Metadata-Version: 2.1
Name: modupipe
Version: 1.0.1
Summary: A modular and extensible ETL-like pipeline builder
Home-page: https://github.com/vigenere23/modupipe
License: MIT
Keywords: pipeline,etl,pipe
Author: vigenere23
Author-email: lolgab1@hotmail.com
Requires-Python: >=3.9,<4.0
Classifier: License :: OSI Approved :: MIT License
Classifier: Programming Language :: Python :: 3
Classifier: Programming Language :: Python :: 3.10
Classifier: Programming Language :: Python :: 3.9
Project-URL: Repository, https://github.com/vigenere23/modupipe
Description-Content-Type: text/markdown

[![Build](https://github.com/vigenere23/modupipe/actions/workflows/build.yml/badge.svg)](https://github.com/vigenere23/modupipe/actions/workflows/build.yml)

# ModuPipe : A modular and extensible ETL-like pipeline builder

## Benefits

- Entirely typed
- Abstract, so it fits any use case
- Class-based for easy configurations and injections

## Usage

Extract-Transform-Load (ETL) pipelines are a classic form of data-processing pipelines used in the industry.
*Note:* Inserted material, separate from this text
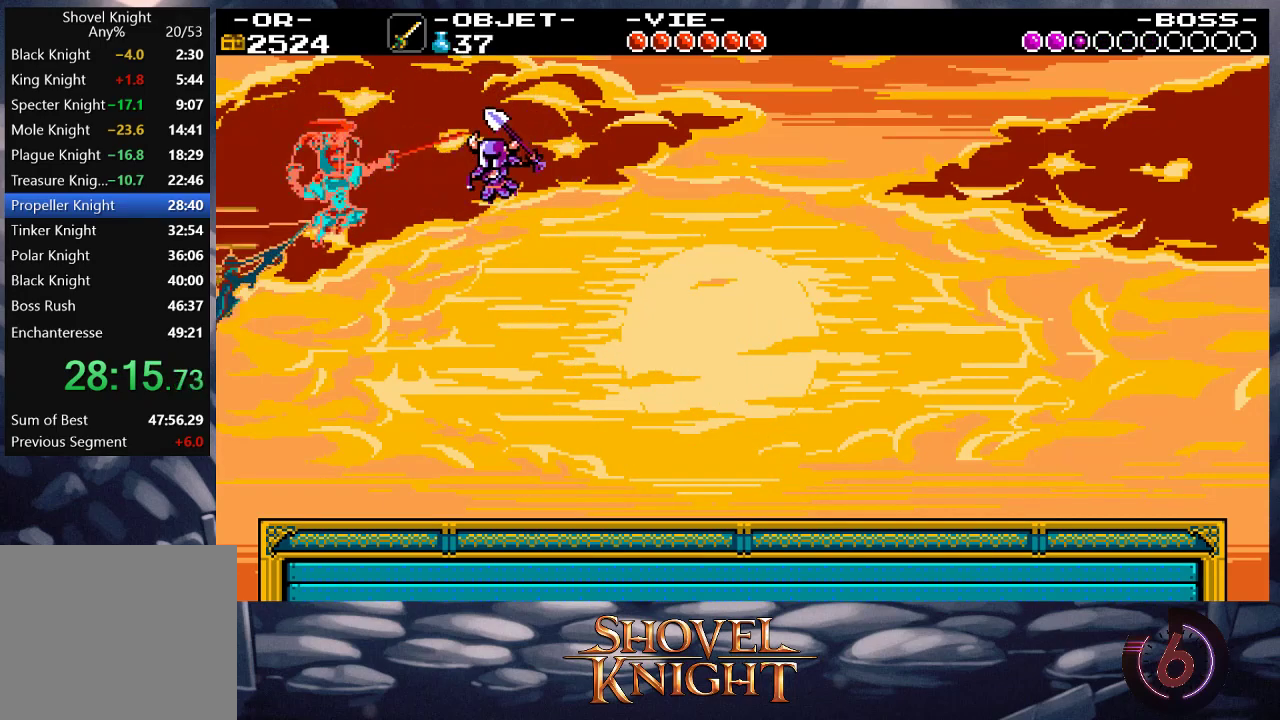
{"buttons": ["DPAD_UP", "DPAD_LEFT"], "events": [[67, "SQUARE", "up"], [133, "SQUARE", "down"], [167, "SQUARE", "up"], [233, "SQUARE", "down"], [267, "SQUARE", "up"], [333, "SQUARE", "down"], [400, "SQUARE", "up"], [433, "SQUARE", "down"], [500, "SQUARE", "up"]]}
It consists of 3 main elements:

1. An **`Extractor`**, which returns data in a stream-like structure (`Iterator` in Python) using a pull strategy.
2. Some **`Mapper`** (optional), which transforms (parse, converts, filters, etc.) the data obtained from the source(s). Mappers can be chained together and chained to an extractor (with `+`) in order to form a new extractor.
3. A **`Loader`**, which receives the maybe-transformed data using a push strategy. Loaders can be multiple (with `LoaderList`) or chained together (with `+`).

Therefore, those 3 processes are offered as interfaces, easily chainable and interchangeable at any time.

An interface `Runnable` is also offered in order to interface the concept of "running a pipeline". This enables a powerfull composition pattern for wrapping the execution behaviour of runnables.

## Examples

Usage examples are present in the [examples](./examples) folder.

## Discussion

### Optimizing pushing to multiple loaders

If you have multiple loaders (using the `LoaderList` class or many chained `PushTo` mappers), but performance is a must, then you should use a multi-processing approach (with `modupipe.runnable.MultiProcess`), and push to 1 queue per loader. Each queue will also become a direct extractor for each loader, all running in parallel. This is especially usefull when at least one of the loaders takes a long processing time.

As an example, let's take a `Loader 1` which is very slow, and a `Loader 2` which is normally fast. You'll be going from :

```
┌────── single pipeline ──────┐        ┌──────────────── single pipeline ───────────────┐
 Extractor ┬─⏵ Loader 1 (slow)    OR    Extractor ──⏵ Loader 1 (slow) ──⏵ Loader 2 (late)
           └─⏵ Loader 2 (late)
```

to :

```
┌────── pipeline 1 ──────┐               ┌────────── pipeline 2 ─────────┐
 Extractor ┬─⏵ PutToQueue ──⏵ Queue 1 ⏴── GetFromQueue ──⏵ Loader 1 (slow)
           └─⏵ PutToQueue ──⏵ Queue 2 ⏴── GetFromQueue ──⏵ Loader 2 (not late)
                                         └──────────── pipeline 3 ───────────┘
```

This will of course not accelerate the `Loader 1` processing time, but all the other loaders performances will be greatly improved by not waiting for each other.